Así empezaba el título del poema que estaba leyendo ayer en el metro. Una reflexión acerca del amor escrita por un autor culto y esteta del que no esperaba que me sorprendiera de este modo a estas alturas. Palabras que venían como dardos a clavarse sobre los interrogantes que la vida me ha ido formulando durante los últimos meses, cuando viene a cumplirse mi primer año de convivencia en pareja. Opción tremendamente consciente que ha ido acompañada de cambio de ciudad de residencia y de trabajo, la vida de pareja me devolvía al mundo de lo incógnito y convertía a todo un doctor en psicología en un aprendiz de brujo desnudo e inexperto.

Leía el poema en el segundo vagón de la línea marrón en dirección a Parque de Santa María a eso de las 5 y media. Por fin había conseguido imprimirlo para leerlo durante el trayecto a casa, porque el texto exigía una concentración que mi entorno de trabajo no permitía. Cuando empezaba a introducirme en la segunda estrofa, noté una mirada sobre mi hombro, procedente de la persona sentada en el asiento situado a mi derecha. En el metro es habitual que los pasajeros se lean los periódicos unos a otros de forma anónima... Yo lo he hecho muchas veces, aunque suele resultar bastante incómodo que el vecino pase las páginas del diario demasiado rápido y no te permita terminar la noticia por la que te habías interesado. El propietario del diario la mayoría de veces suele ser consciente de que está compartiendo lectura, pero normalmente actúa como si él fuera el único lector, ignorando las miradas furtivas. Sin embargo ayer yo, que me sabía leído, experimentaba cierta incomodidad al saberme también desnudado en mis intereses más íntimos por mi compañera de asiento (además de por la naturaleza del poema, por las 3 líneas de introducción que mi chico había utilizado para invitarme a degustarlo y donde desvelaba el hallazgo casual en la red). El hecho fue que ambos quedamos conmovidos por las primeras líneas del texto, en las que se venía a afirmar que “el verdadero amor es un no ha llegado todavía”.

··········

> [Tareas a realizar]
A. Por favor, enumera los cuatro datos sobre el vagón, la línea, la dirección y la hora que el texto da acerca del momento en que se leía el poema en el metro.
B. Según el texto, ¿qué se afirmaba en las primeras líneas del poema?

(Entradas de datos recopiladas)
··········

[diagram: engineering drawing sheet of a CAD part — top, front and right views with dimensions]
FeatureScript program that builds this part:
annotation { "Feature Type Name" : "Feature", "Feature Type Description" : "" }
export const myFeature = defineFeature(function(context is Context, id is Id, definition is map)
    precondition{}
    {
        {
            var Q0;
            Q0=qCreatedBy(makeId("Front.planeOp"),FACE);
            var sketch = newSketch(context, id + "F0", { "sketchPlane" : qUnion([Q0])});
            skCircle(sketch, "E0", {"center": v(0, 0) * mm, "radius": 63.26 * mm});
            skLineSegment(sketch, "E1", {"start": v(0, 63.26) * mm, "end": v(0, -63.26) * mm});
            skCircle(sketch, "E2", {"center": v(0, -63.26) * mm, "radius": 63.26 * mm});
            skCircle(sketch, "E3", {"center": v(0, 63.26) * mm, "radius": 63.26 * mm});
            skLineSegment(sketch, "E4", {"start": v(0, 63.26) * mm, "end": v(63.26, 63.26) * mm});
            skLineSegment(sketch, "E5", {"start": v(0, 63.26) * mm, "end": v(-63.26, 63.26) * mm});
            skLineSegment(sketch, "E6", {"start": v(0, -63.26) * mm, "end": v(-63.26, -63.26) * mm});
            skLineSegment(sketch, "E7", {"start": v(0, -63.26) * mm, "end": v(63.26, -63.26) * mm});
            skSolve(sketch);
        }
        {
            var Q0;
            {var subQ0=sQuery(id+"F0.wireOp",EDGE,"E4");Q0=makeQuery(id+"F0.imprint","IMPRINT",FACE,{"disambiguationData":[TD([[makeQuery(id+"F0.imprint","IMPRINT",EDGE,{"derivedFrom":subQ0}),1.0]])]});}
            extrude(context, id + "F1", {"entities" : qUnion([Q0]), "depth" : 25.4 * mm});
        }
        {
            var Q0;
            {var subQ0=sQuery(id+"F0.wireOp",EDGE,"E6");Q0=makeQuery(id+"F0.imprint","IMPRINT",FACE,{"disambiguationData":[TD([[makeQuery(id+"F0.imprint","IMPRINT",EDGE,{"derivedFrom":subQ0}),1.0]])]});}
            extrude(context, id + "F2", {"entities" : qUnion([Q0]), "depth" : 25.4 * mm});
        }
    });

··········

> [Sección de respuestas]
A.
- El segundo vagón
- La línea marrón
- En dirección a Parque de Santa María
- A eso de las 5 y media

B. Que "el verdadero amor es un no ha llegado todavía".